LIA's Hyperlocal Mission

LIA, a hyperlocal employability platform for a remote Brazilian coastal district, is designed to connect local retail jobs, gigs, and build a reputation layer, all prioritized by proximity. Unlike national job boards, LIA focuses on immediate, local opportunities.

Implementing Clean Architecture for Scalability

The backend of LIA is structured using a strict Clean Architecture pattern. This approach enforces a unidirectional dependency flow: outer layers depend on inner layers, never the reverse. This separation of concerns is crucial for maintainability and testability as the platform grows.

The core directory structure reflects this:

backend/src/
├── domain/
│   ├── entities/
│   └── repositories/       # interfaces only
├── application/
│   ├── dto/
│   └── use-cases/
├── infrastructure/
│   ├── database/
│   └── repositories/       # Prisma implementations
├── presentation/
│   ├── controllers/
│   └── routes/
└── main.ts

This layered approach ensures that the core business logic (domain) remains independent of external concerns like databases or web frameworks. The application layer orchestrates use cases, while the infrastructure layer handles concrete implementations, such as database interactions with Prisma. The presentation layer interfaces with the outside world via controllers and routes.

Secure Password Hashing with Argon2id

A critical component of user registration is secure password handling. LIA employs Argon2id, the winner of the Password Hashing Competition, for its robust security features. Argon2id is resistant to GPU cracking, time-memory trade-offs, and other sophisticated attacks that plague weaker hashing algorithms like bcrypt or MD5.
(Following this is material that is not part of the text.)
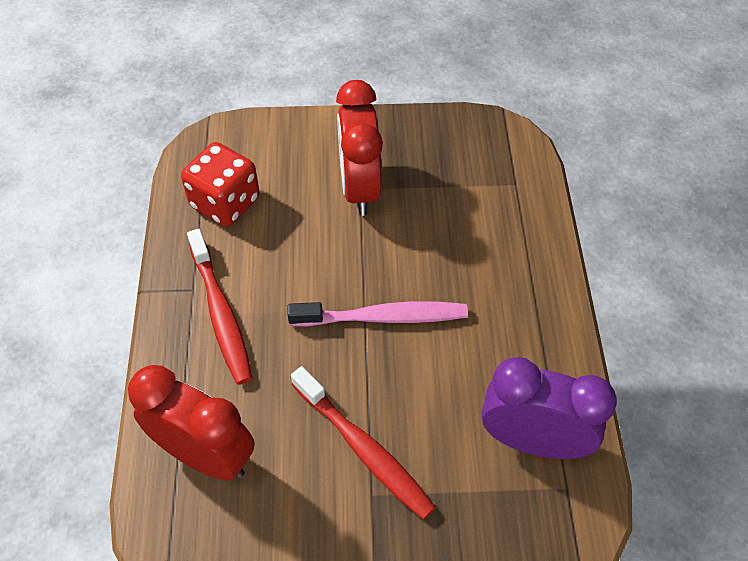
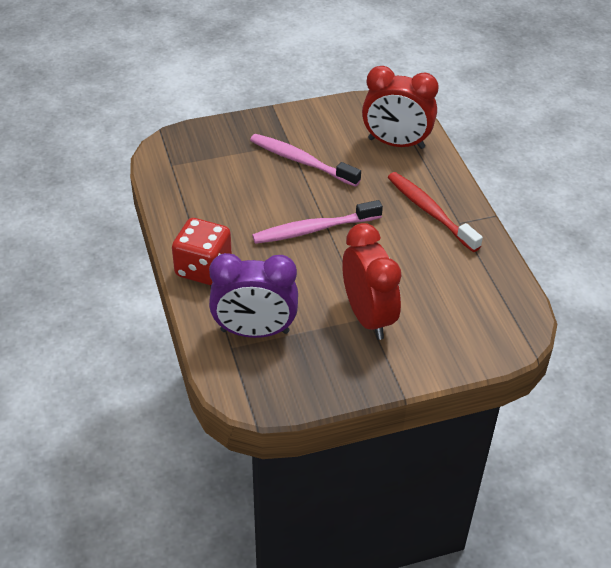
camera: 165 degrees right, 10 degrees down
(225, 202) = (473, 284): red dice -> red dice (203, 268)
(363, 449) = (301, 161): red toothbrush -> pink toothbrush
(532, 440) = (195, 182): purple clock -> purple clock (254, 331)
The decision to use Argon2id was deliberate, prioritizing long-term security over marginal performance gains. The implementation details, extracted directly from the repository, showcase how this security measure is integrated into the registration flow. This involves configuring Argon2id with appropriate parameters for memory, iterations, and parallelism to balance security with acceptable performance for the registration process.

The RegisterUserUseCase

The RegisterUserUseCase orchestrates the user registration process. It receives user data, validates it, hashes the password using Argon2id, and then interacts with the domain's repository interfaces to persist the new user. This use case resides in the application layer, ensuring it remains framework-agnostic.

The use case would typically involve steps such as:

  • Receiving registration data (username, email, password) via a DTO (Data Transfer Object).
  • Validating the input data for format, length, and required fields.
  • Checking if a user with the given email or username already exists, leveraging the domain repository interfaces.
  • Hashing the provided password using the configured Argon2id algorithm.
  • Creating a new user entity with the validated and hashed data.
  • Persisting the new user entity using the domain's user repository interface.
  • Returning a success or failure response, potentially including the newly created user's ID or a confirmation token.
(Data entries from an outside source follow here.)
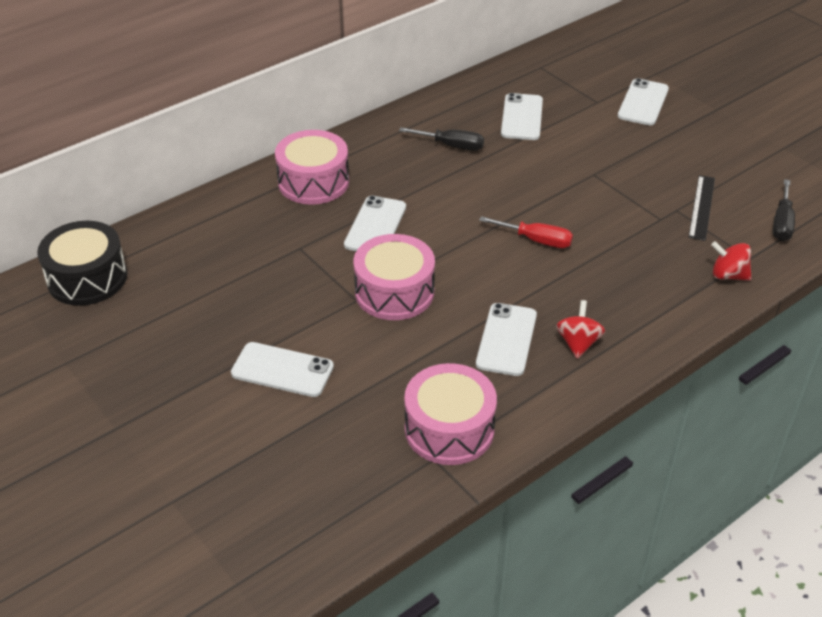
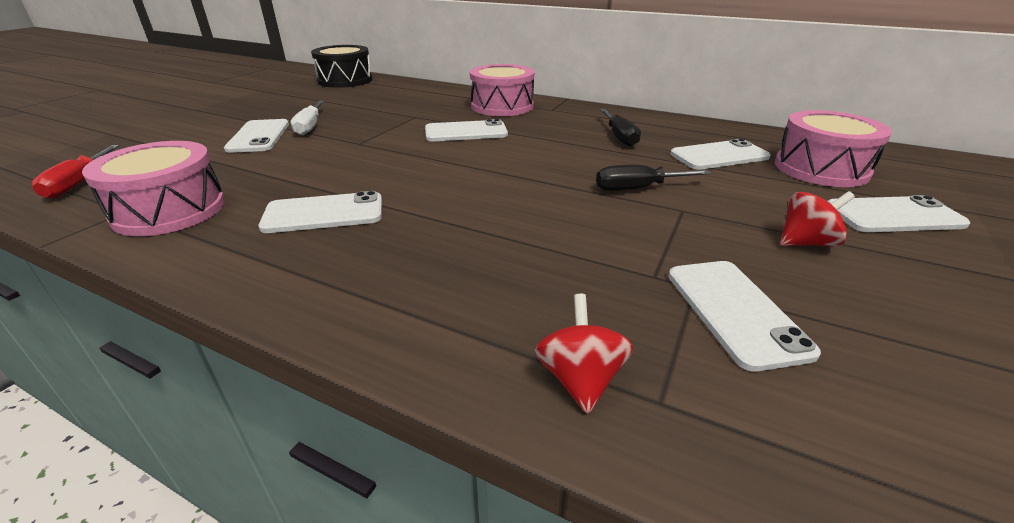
camera: 65 degrees right, 10 degrees down
(277, 329) = (310, 127): none -> white screwdriver
(394, 292) = (377, 153): pink drum -> pink drum (821, 168)
(536, 240) = (513, 199): red screwdriver -> red screwdriver (78, 183)
(578, 343) = (330, 258): red spinning top -> red spinning top (806, 243)
(702, 207) = (735, 311): black ruler -> white phone
(782, 223) = (832, 435): black screwdriver -> black screwdriver (637, 188)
This layered and secure approach ensures that LIA's user registration is not only functional but also built on a foundation of robust security practices, making it resilient against common credential-based attacks.

Fastify and Prisma Integration

The Fastify framework provides the web server capabilities for LIA, handling incoming HTTP requests and routing them to the appropriate controllers. Prisma serves as the Object-Relational Mapper (ORM), simplifying database interactions. The infrastructure layer contains the Prisma client and the concrete repository implementations that translate domain repository interfaces into Prisma queries.
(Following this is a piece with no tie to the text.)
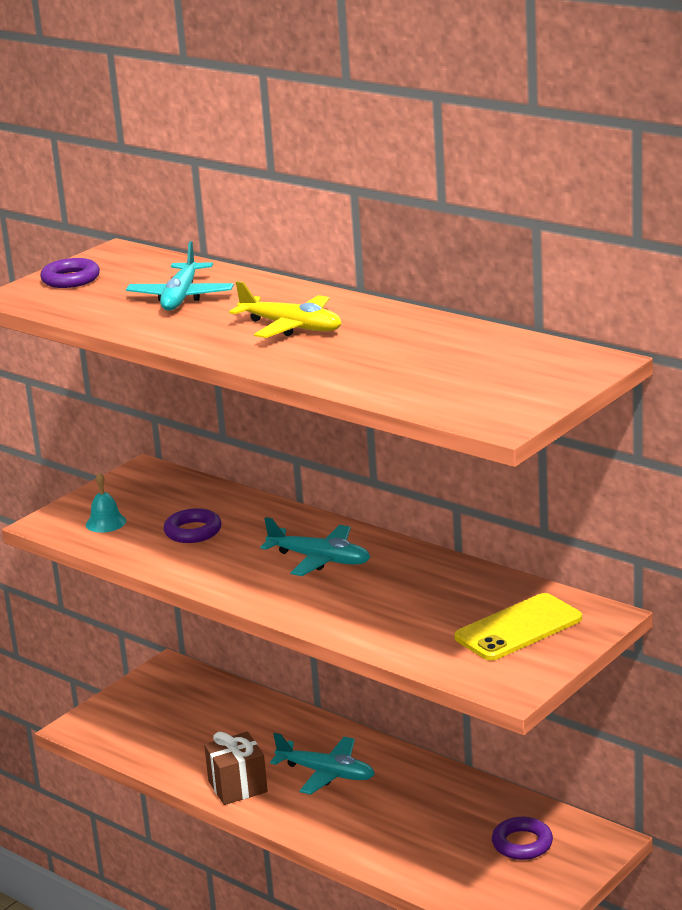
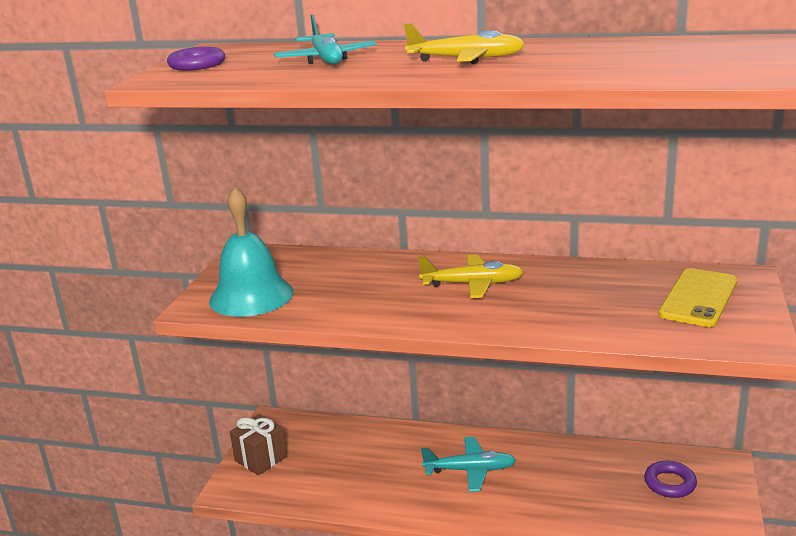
camera: 25 degrees left, 0 degrees up
(106, 522) = (251, 296): turquoise bell -> turquoise bell, size x2.23
(193, 531) = (338, 287): purple ring -> none
(238, 786) = (408, 502): brown gift -> brown gift (261, 459)
(319, 559) = (472, 284): turquoise plane -> yellow plane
This setup allows developers to focus on the business logic within the domain and application layers, abstracting away the complexities of web requests and database operations. The separation ensures that if the web framework or database technology needs to be swapped in the future, the core logic remains unaffected.

Future Iterations

This first part focuses on the foundational implementation of the registration flow. Subsequent parts will likely explore other features of LIA, such as the gig matching algorithm, reputation system, and further refinements to the architecture and security measures. The current implementation sets a strong precedent for building a secure, scalable, and maintainable application.